Three Monkeys Online

A Curious, Alternative Magazine

Poland is no Country for Old People

Part of the government’s master plan, enthusiastically supported by Gazeta Wyborcza (boring the country where the main serious media agrees with the government), is to put an end to early retirement in Poland. Keep cracking the whip over the backs of aging proles: that’s the ticket. Perhaps, to give the neo-liberals their due, the system has been overly generous: miners and policemen could retire early on the justification that their jobs are particularly dangerous, but so too could journalists.

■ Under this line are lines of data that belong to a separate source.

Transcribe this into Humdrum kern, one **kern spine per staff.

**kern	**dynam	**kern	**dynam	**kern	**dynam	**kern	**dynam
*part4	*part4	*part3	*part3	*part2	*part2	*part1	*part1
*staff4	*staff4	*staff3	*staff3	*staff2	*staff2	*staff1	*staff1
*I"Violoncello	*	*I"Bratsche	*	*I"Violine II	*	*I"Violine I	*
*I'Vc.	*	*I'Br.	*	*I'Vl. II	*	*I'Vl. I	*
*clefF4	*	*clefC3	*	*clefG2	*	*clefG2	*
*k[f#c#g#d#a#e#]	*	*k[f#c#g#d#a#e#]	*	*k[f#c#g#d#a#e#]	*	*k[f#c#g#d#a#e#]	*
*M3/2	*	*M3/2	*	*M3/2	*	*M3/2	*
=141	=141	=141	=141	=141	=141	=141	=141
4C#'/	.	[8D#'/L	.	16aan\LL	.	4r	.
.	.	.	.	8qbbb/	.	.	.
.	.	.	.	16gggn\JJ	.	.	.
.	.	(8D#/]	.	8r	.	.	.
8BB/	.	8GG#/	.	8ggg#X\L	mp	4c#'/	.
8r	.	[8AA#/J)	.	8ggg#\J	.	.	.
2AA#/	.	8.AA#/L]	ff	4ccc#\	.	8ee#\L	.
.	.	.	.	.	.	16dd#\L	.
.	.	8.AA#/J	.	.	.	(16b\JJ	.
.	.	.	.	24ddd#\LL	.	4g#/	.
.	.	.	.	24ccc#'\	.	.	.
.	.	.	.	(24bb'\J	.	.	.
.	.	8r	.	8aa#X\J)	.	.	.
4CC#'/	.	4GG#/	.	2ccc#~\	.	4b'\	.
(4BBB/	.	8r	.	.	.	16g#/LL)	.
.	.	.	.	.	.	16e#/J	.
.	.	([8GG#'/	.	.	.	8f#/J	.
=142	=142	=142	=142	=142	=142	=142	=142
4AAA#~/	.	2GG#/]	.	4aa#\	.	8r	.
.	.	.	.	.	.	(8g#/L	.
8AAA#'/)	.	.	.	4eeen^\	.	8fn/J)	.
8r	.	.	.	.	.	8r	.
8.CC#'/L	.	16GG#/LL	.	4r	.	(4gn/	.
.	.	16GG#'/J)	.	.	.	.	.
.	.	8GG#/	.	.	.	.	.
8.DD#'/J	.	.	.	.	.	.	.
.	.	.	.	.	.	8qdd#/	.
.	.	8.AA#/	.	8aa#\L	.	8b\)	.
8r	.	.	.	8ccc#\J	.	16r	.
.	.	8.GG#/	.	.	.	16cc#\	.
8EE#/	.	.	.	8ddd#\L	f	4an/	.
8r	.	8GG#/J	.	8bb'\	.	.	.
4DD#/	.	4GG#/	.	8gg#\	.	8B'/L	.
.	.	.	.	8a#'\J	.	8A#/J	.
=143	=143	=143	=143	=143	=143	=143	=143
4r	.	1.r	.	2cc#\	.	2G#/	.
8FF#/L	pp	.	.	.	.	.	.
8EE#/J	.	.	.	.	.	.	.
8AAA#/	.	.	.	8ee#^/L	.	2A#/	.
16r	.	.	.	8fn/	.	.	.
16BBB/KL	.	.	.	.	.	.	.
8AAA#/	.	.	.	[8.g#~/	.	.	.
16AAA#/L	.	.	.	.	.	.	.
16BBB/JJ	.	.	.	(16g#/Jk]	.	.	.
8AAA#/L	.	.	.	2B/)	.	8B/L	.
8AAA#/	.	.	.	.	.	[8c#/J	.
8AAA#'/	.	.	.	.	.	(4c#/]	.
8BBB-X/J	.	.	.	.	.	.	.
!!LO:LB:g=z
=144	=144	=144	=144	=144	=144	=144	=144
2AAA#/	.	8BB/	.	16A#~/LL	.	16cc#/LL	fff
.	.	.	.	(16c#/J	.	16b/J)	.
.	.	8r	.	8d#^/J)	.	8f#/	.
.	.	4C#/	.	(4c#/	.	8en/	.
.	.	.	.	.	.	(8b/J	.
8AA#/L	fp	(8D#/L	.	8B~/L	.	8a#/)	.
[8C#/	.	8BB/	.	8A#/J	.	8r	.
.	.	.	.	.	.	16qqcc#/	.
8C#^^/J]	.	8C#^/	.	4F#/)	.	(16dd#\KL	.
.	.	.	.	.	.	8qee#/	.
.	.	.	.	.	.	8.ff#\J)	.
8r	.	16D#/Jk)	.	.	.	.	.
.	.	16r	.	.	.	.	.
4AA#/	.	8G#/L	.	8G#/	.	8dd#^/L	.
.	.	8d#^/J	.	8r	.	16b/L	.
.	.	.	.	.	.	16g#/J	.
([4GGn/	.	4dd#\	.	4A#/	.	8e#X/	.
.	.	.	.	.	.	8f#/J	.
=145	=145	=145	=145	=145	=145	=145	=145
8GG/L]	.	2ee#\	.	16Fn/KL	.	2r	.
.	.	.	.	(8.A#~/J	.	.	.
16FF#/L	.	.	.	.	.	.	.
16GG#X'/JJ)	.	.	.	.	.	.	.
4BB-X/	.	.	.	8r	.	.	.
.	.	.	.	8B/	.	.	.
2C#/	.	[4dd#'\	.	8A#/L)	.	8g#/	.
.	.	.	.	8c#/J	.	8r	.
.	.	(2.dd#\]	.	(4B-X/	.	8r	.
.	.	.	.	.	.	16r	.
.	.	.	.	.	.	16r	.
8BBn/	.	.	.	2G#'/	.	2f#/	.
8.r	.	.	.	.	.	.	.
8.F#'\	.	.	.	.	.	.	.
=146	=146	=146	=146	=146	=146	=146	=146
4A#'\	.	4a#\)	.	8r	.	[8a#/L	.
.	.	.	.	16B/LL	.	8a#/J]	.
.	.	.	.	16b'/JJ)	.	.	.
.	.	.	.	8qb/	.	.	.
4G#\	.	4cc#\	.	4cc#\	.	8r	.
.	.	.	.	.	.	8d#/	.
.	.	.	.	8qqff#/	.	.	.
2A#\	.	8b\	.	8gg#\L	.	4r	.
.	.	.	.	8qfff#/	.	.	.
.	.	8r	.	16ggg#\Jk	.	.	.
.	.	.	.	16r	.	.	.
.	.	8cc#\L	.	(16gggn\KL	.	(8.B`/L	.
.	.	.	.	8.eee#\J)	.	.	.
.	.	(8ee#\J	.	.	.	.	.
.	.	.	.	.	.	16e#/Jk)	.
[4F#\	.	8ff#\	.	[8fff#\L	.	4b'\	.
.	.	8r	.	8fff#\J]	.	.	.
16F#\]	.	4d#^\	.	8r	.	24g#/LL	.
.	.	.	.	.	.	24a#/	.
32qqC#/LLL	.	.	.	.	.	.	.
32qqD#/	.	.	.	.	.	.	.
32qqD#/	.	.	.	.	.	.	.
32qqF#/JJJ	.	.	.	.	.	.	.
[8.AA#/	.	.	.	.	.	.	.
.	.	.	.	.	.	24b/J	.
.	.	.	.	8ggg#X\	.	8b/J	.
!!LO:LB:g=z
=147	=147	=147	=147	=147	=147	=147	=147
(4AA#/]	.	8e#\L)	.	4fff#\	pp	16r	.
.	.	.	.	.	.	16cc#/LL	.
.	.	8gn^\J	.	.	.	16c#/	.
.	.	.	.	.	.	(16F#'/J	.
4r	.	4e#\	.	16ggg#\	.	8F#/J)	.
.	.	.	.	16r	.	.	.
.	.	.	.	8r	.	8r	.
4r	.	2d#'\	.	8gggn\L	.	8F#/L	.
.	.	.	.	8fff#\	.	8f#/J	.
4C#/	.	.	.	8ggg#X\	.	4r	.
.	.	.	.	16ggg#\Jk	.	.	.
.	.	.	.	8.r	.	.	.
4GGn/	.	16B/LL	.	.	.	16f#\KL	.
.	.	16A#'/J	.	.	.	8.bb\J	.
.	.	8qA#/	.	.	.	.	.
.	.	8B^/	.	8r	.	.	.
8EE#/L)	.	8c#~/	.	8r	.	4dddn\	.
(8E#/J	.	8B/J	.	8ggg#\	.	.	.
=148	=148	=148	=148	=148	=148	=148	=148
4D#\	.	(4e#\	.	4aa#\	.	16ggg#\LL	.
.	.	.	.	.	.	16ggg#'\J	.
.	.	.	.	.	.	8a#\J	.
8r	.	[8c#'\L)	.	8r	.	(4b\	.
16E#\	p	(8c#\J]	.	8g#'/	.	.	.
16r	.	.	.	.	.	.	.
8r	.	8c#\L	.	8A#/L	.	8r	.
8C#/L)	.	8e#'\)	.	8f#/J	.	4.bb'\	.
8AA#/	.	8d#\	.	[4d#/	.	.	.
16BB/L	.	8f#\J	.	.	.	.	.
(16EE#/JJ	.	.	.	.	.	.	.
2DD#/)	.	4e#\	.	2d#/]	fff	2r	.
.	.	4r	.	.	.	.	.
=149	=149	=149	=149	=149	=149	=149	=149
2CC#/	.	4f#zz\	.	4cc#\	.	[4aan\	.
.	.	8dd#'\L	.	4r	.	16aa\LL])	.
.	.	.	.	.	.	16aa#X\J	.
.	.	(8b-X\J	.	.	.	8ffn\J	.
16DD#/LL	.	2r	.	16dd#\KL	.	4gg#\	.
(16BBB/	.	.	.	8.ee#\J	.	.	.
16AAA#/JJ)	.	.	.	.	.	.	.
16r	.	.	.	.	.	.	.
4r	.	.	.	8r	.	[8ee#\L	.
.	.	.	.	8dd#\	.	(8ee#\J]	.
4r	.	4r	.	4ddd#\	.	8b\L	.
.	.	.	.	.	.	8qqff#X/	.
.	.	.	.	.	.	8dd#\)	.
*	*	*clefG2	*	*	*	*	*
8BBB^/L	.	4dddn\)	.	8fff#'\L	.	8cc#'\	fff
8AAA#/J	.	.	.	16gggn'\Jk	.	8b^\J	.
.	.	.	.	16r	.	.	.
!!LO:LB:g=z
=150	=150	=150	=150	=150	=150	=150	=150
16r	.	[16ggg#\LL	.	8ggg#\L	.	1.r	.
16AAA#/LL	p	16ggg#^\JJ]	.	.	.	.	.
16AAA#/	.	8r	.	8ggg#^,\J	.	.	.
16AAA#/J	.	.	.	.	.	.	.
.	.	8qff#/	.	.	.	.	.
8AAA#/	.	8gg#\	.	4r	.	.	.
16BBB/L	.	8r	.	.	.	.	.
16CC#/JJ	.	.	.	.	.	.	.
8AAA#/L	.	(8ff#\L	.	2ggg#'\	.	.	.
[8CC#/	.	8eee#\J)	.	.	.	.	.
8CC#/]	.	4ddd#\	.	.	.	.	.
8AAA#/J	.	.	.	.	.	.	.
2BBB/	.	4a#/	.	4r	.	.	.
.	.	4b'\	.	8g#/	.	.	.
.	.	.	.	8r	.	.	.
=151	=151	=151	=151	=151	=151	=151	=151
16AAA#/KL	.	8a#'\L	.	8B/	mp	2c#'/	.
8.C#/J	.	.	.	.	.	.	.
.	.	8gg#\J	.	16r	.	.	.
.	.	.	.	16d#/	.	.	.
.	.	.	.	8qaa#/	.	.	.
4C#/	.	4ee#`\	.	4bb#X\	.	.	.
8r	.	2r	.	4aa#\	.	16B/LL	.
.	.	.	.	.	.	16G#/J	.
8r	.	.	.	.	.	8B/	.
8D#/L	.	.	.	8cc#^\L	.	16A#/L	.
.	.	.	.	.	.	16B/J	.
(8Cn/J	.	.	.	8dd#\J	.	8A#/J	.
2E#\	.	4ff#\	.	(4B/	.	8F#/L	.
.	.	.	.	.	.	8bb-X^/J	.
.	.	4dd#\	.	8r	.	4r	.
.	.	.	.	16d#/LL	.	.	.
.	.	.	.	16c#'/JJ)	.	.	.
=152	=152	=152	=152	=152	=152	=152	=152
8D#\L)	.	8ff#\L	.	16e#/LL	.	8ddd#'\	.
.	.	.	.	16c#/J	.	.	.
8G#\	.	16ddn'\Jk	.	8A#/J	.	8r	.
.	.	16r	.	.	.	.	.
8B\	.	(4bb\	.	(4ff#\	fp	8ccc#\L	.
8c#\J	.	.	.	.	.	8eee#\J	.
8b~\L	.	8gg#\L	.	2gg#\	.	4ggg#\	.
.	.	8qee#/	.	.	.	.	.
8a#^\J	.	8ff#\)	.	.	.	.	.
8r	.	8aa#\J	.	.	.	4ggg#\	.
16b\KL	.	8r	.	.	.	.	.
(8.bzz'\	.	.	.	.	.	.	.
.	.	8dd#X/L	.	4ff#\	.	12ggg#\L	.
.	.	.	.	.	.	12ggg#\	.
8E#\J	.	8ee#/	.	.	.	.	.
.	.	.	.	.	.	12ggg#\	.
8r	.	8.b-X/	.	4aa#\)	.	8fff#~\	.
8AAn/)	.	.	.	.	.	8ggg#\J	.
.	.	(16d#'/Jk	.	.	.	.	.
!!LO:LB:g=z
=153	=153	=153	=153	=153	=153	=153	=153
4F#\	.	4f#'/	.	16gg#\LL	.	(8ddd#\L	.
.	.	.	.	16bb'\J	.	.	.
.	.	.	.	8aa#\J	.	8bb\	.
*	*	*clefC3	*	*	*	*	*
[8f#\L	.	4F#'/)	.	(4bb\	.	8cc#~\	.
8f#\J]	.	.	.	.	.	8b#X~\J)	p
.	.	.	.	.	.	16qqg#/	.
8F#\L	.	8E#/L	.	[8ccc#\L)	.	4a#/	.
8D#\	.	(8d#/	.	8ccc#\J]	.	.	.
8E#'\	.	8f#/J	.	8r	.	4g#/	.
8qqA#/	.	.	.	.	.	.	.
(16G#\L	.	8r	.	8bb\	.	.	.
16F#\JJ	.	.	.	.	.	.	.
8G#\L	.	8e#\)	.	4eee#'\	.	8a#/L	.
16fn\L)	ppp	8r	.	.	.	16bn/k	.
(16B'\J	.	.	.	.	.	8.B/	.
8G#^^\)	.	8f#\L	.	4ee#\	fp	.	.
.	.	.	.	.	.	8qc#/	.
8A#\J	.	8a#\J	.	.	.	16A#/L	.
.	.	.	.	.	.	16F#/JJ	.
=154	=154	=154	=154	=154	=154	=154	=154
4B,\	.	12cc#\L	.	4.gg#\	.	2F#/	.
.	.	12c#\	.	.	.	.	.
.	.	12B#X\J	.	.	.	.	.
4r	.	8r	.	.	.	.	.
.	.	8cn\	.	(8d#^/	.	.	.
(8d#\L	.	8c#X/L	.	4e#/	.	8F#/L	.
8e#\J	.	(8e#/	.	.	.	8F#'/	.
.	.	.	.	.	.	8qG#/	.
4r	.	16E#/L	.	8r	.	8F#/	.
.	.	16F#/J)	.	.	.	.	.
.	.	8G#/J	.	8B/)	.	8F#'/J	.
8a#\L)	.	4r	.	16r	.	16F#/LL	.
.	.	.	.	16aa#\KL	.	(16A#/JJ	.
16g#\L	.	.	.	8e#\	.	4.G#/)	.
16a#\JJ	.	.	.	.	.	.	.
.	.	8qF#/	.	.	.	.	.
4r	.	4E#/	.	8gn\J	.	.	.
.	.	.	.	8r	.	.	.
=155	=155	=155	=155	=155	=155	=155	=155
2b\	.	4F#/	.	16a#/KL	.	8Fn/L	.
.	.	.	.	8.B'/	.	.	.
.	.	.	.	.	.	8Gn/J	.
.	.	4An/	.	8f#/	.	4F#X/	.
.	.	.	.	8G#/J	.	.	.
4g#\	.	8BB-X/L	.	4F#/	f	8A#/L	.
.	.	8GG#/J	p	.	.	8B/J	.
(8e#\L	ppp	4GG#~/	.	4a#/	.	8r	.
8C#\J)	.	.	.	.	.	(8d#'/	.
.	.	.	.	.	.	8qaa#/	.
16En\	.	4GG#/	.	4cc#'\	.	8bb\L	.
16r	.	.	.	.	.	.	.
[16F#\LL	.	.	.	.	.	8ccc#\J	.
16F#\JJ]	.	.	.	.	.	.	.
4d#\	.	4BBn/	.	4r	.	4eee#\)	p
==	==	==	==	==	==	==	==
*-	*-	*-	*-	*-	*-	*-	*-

But although the state is saving money on pensions, there’s a slight problem, which no one – not even Alan Greenspan – could possibly have foreseen: where are all these old folks going to find work in a country with 8.8% unemployment? I mean, a million or two have packed up and left but it’s still a tough market out there. Who are you going to hire? Some oldie who, due to destructive, deeply-engrained habits, may expect to be treated like a human being? Someone who has maybe got used to living on meals not concocted by adding boiling water, who has a proper flat with real bills to pay, perhaps a few children still left to feed, clothe and educate? Somebody who, in short, needs a decent wage? Or some easily exploited young buck who lives with his parents and can therefore can devote all of his weekly pittance to nice shiny things? Some poor idiot straight out of school who thinks any wage is better than pocket money and has never heard of workers’ rights? The choice is clear for any capitalist, which is why the taxpayer has had to step in with cash to make employing old people realistic.

Hence the signs that have been appearing around Poland advertising, as usual, education as the answer to economic problems. One billboard advertises the “50+ manager” scheme to turn your ma into a key account manager or whatever they’re called nowadays. But my favourite so far is the free training (245 hours!) being offered to people over the age of 50 that want to become security guards. At last, something Donald Tusk and I can agree on: when we get caught shoplifting or smoking hash behind the bike sheds, neither of us wants some itchy-fingered teenage punk reaching for his baton to deal out some law and order.